Estonia has partnered with the data security startup Guardtime for a new blockchain initiative aimed at electronic patient records. It has issued one million personal identity smart cards. The blockchain files and signs the data (new signatures are generated whenever the information is altered). The actual records aren’t stored on the blockchain; only the hash values (tags/identifiers) indicate when files have been updated, thereby creating an audit trail of all transactions.
The United Arab Emirates-based telecom company, du, has partnered with NMC Healthcare to introduce blockchain technology to store patient information. Additionally, the government of Dubai aims to have all of its documents on a blockchain platform by the year 2020.
Thailand is headed for widespread adoption of blockchain technology within two years.

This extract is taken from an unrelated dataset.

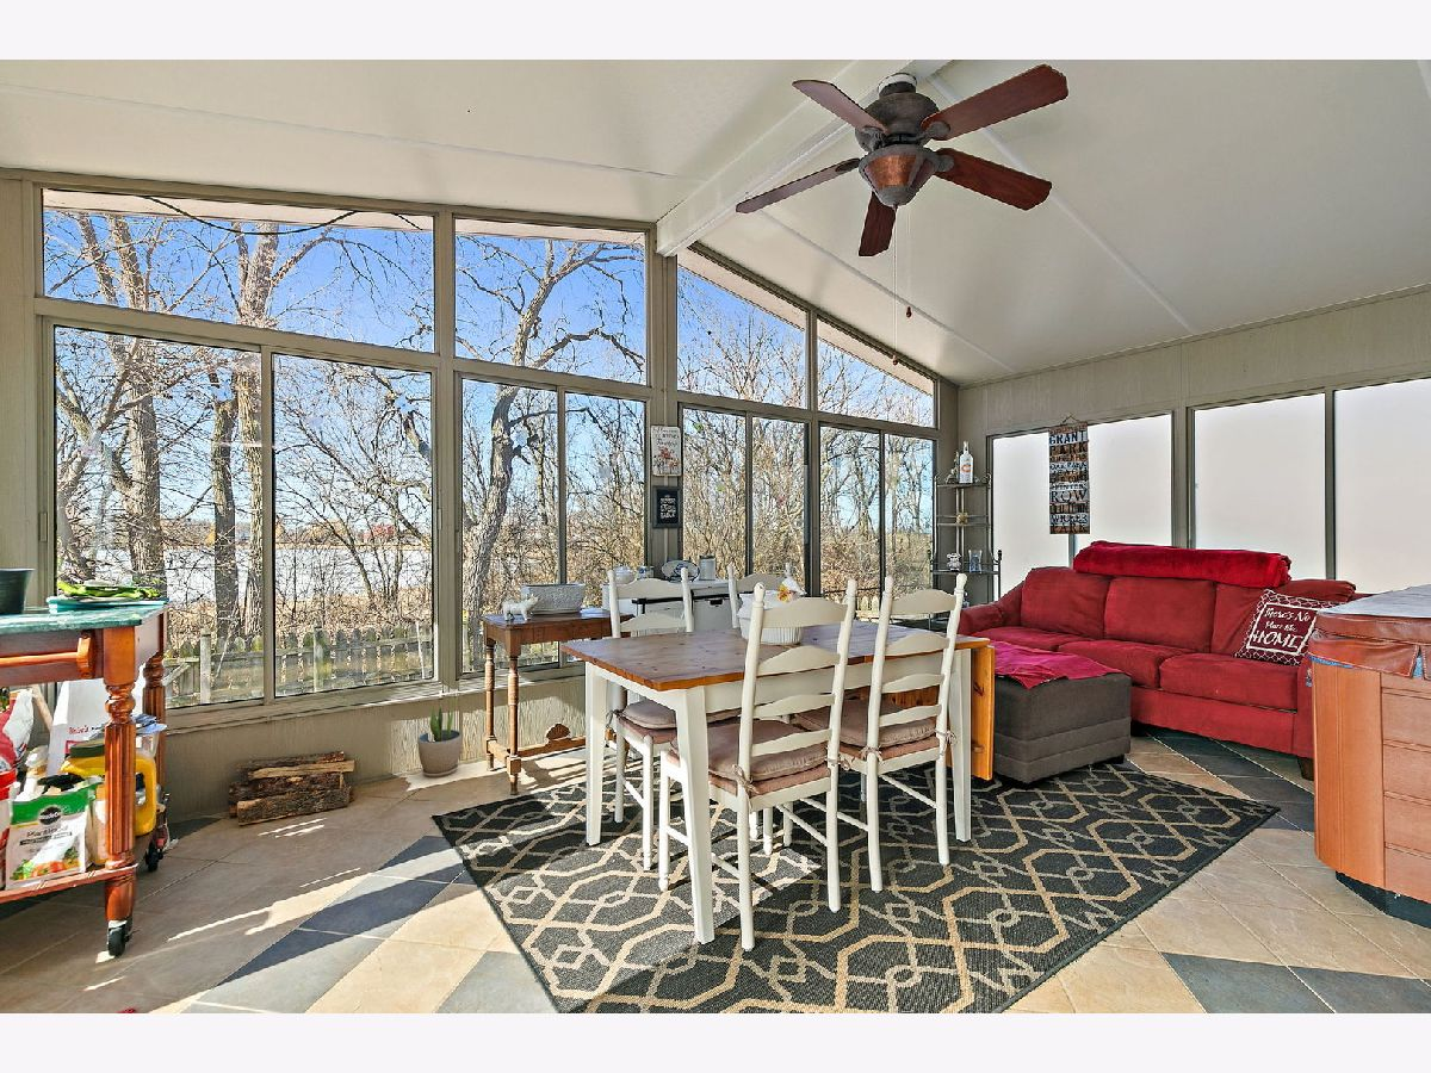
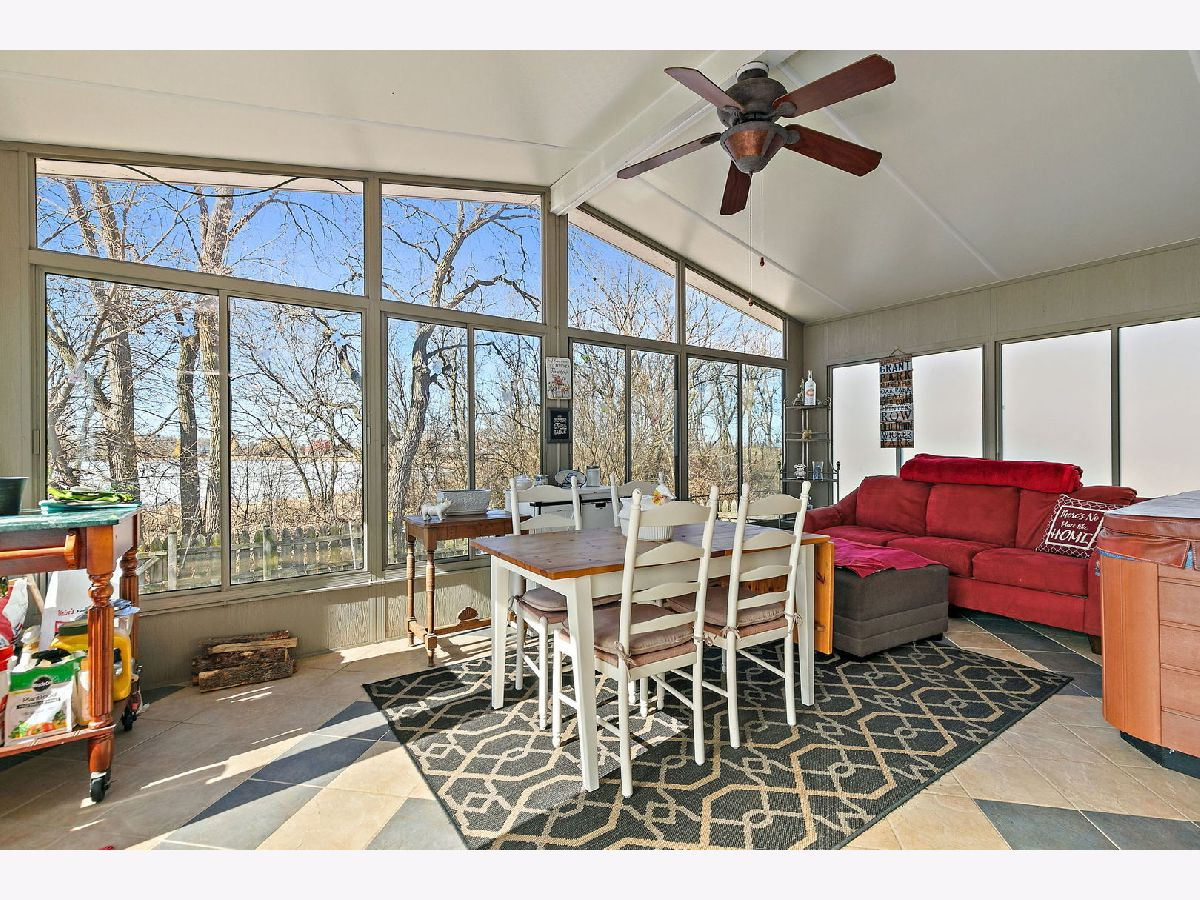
- potted plant [416,694,463,779]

In anticipation, the government amended its Electronic Transaction Act 2001 to support the use of smart contracts and is implementing new privacy laws that will take into account the sharing of personal data for public use via blockchain such as for patient records in hospitals.
The United Kingdom’s chief scientific officer, Sir Mark Walport, recently issued a report calling for government investment in blockchain. He asserts the technology has potential application in the NHS where it could open up new ways to share patient records. Sir Walport’s key recommendations are that the Government Digital Service and Digital Economy Unit at the Department of Business, Innovation and Skills should lead work on researching these technologies and their applications.

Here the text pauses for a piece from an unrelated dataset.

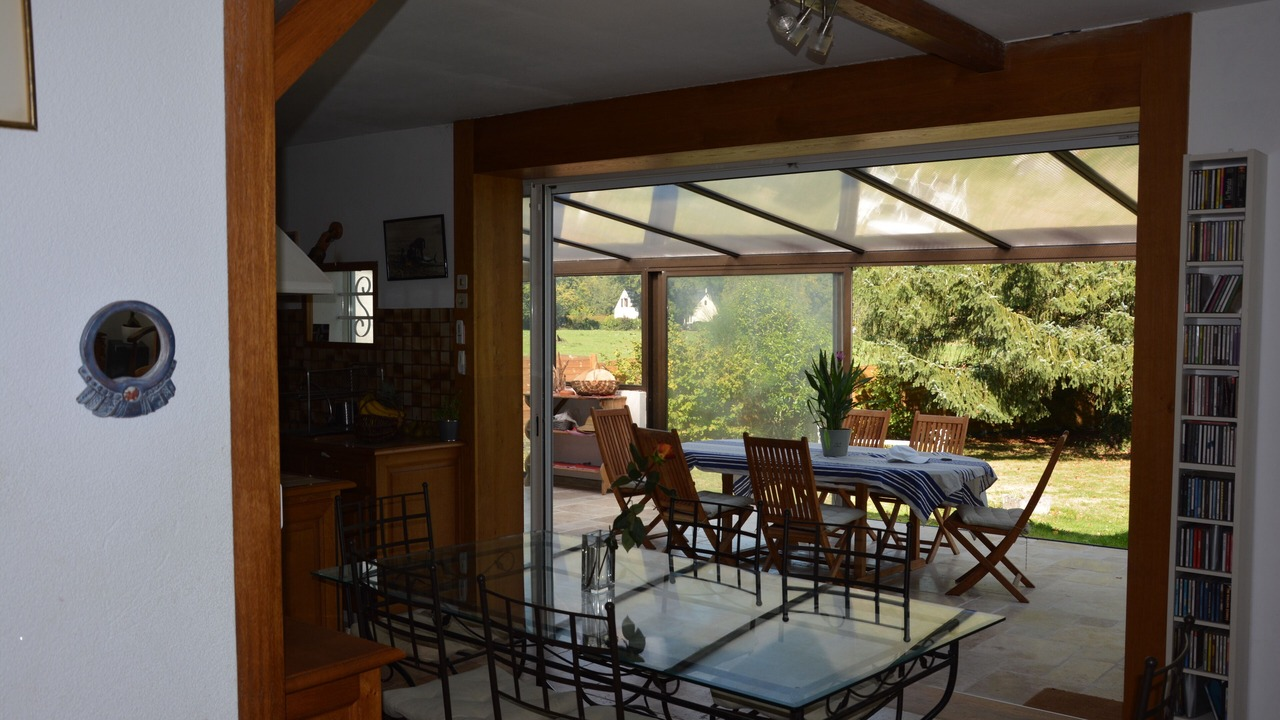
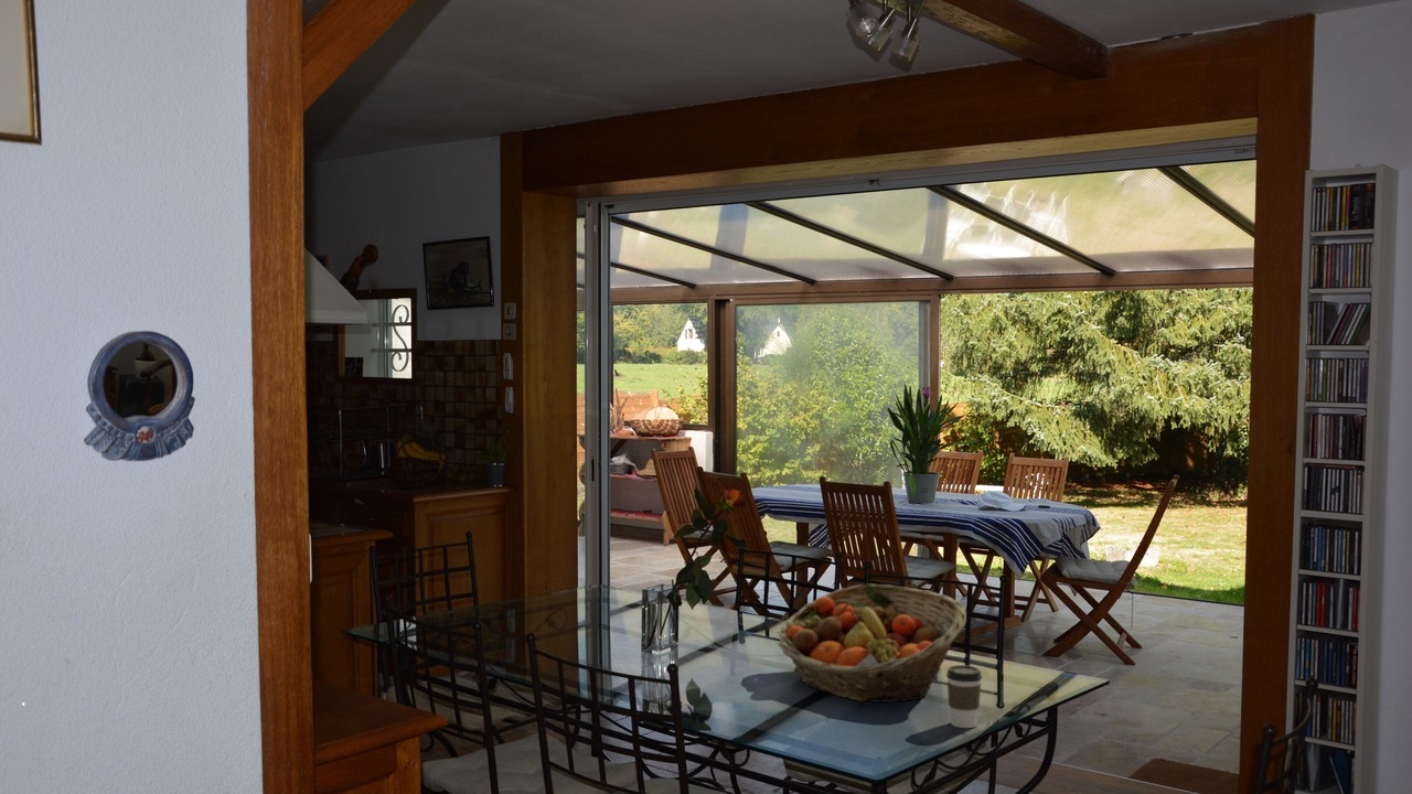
+ fruit basket [778,583,967,704]
+ coffee cup [945,664,983,729]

What Blockchain Can Mean for Insurance Underwriting
Insurance underwriters also have a vested interest in comprehensive, secure medical records and interoperability. Underwriters have long been concerned with “chain of custody” – that is, which entity or individual possesses underwriting (health) data and whether individuals can alter that data for purposes of anti-selection.
Even though blockchain appears to create a clear chain of custody and complete audit trail for medical data, questions remain related to access and data-sharing: First, who will assign access permissions and designate which parties can query and write data to their blockchain? At a minimum, a user should be able to view an audit log of who accessed their blockchain (including when and what data was accessed) and also be able to grant and revoke permissions for access. However, will owners be able to grant selective access to some records and not others, e.g., would users be able to decide what data is collected and how it can be shared?Finally, would an insurer be an actual participant in a blockchain or would it merely be a recipient of information?
When it comes to blockchain technology and its applications there are still many questions remaining for the insurance industry. However, the potential for opportunity is great and almost limitless.